When you look at how the number of children diagnosed with ADHD has changed as the criteria for the diagnosis have expanded, you can see a definite correlation. In 1970, when the hyperactivity disorders in the DSM-II (hyperkinetic reaction to childhood and minimal brain damage) were distinct, only a tiny fraction of American children were diagnosed with symptoms that resemble what we call ADHD today. In 1987, the number of diagnosed children was about 3 percent. By 2003, it was 7.8 percent, in 2007 it was 9.5 percent, in 2011, the latest year for which data is available, it was 11 percent, and by 2014 it was more than 12 percent.

Meanwhile, many children and teens are medicated to enhance their ability to focus on academics, even if they don’t strictly qualify for a diagnosis. Many parents I’ve worked with have reported that Ritalin and Adderall have helped their children focus. There’s no doubt that stimulant drugs work to improve attentiveness. The catch is that research has shown that stimulants help anyone focus, whether or not they have symptoms of ADHD. Today, 15 to 40 percent of high school students take amphetamines to enhance their focus on tests and boost their grades, and some teenagers and young adults end up in drug rehabilitation programs because they became comfortable with taking amphetamines as children.

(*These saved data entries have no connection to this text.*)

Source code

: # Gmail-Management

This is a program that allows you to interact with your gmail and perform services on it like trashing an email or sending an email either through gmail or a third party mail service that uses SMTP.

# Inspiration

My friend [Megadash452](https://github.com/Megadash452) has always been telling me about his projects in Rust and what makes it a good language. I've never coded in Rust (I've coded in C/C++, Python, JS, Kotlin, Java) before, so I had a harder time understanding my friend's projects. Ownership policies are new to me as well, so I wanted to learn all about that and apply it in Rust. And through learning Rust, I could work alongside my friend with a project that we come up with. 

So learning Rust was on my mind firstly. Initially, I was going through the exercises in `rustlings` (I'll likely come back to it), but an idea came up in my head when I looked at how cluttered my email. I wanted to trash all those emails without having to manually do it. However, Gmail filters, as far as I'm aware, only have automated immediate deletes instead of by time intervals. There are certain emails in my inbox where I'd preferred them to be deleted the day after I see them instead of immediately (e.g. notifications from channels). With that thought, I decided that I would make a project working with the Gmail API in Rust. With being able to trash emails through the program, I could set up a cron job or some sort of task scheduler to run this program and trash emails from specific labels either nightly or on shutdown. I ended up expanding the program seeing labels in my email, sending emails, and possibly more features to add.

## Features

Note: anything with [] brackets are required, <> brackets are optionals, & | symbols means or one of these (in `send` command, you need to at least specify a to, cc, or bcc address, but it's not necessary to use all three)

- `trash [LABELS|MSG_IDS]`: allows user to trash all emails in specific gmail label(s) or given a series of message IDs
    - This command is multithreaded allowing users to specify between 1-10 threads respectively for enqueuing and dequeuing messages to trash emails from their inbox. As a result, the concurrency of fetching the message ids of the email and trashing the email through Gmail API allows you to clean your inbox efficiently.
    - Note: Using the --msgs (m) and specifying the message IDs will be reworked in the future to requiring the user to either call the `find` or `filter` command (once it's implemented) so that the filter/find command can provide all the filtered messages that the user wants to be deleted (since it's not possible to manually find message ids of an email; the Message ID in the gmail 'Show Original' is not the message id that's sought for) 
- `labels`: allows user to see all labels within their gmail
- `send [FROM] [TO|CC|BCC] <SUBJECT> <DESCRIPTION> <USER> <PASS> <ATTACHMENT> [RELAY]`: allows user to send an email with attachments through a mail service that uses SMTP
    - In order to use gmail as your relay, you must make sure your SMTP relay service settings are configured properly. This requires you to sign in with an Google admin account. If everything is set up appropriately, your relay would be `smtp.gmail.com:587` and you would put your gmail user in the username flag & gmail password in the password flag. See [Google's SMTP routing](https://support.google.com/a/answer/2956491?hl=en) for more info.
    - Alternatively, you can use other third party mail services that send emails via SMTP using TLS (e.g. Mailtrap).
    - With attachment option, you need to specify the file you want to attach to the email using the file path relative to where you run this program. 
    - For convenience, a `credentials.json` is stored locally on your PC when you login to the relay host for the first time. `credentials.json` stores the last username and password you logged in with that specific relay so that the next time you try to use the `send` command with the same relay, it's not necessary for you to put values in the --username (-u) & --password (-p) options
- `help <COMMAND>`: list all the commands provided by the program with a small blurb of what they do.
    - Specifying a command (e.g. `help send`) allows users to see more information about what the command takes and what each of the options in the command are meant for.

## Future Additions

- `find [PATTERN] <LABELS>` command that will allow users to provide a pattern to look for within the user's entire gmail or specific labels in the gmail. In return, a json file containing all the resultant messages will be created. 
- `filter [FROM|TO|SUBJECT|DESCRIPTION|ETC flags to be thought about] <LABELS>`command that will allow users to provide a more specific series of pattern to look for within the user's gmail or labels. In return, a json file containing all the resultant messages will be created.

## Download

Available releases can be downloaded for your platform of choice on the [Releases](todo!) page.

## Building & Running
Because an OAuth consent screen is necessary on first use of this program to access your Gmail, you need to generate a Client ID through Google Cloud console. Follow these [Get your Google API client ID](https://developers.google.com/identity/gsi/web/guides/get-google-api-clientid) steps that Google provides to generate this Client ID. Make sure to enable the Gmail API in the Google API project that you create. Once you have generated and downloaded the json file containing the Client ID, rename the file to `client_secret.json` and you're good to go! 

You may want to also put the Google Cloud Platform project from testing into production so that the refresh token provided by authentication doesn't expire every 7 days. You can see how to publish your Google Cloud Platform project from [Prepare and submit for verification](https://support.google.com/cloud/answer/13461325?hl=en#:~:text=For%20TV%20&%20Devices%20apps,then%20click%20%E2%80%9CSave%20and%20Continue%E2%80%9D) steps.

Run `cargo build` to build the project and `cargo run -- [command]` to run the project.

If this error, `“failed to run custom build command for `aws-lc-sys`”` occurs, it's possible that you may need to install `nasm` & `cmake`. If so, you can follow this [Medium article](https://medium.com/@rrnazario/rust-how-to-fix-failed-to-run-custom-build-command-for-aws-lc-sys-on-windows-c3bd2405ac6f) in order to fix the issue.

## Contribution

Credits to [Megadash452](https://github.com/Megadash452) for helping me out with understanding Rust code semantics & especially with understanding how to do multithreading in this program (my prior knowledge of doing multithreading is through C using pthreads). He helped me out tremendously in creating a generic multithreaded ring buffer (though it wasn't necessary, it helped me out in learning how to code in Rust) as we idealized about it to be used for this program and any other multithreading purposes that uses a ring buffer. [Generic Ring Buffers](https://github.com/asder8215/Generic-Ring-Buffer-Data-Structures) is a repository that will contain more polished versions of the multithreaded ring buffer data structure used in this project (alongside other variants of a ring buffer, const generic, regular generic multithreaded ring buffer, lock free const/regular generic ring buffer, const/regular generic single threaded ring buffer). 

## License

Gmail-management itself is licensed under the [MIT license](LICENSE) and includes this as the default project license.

With this in mind, I can’t help but wonder whether we are actually treating a childhood mental illness with these medications or instead are allowing the drugs to transform our very image of childhood.

A Plan to Help Aiden

When Aiden’s parents asked me if I thought Adderall would help their son, I told them it probably would. However, I added that there were other, drug-free ways to get the same results. Scott and Ava decided that even though family therapy might take longer than giving Aiden Adderall, they would give it a try. I helped them come up with a plan for Aiden to get plenty of physical exercise. They enrolled him in tee-ball and began taking family bike rides and hikes on weekends. We explored dietary changes, which sometimes help overactive kids. Ava found that eliminating sugar, gluten, and foods with artificial colors from Aiden’s diet had a noticeable effect in calming him down. While not all kids have a sensitivity to these foods, they can be irritating to some children. (We’ll talk more about how diet can affect a child’s behavior in Chapter 7.) Scott and Ava structured Aiden’s time on school days. After school he would have a healthy snack and a glass of milk. He could play outdoors with the neighborhood kids until five, when it was time to begin his homework. After Aiden finished his homework, he would be allowed to play a video game or watch TV for an hour. At bedtime, Scott and Ava took turns reading to him.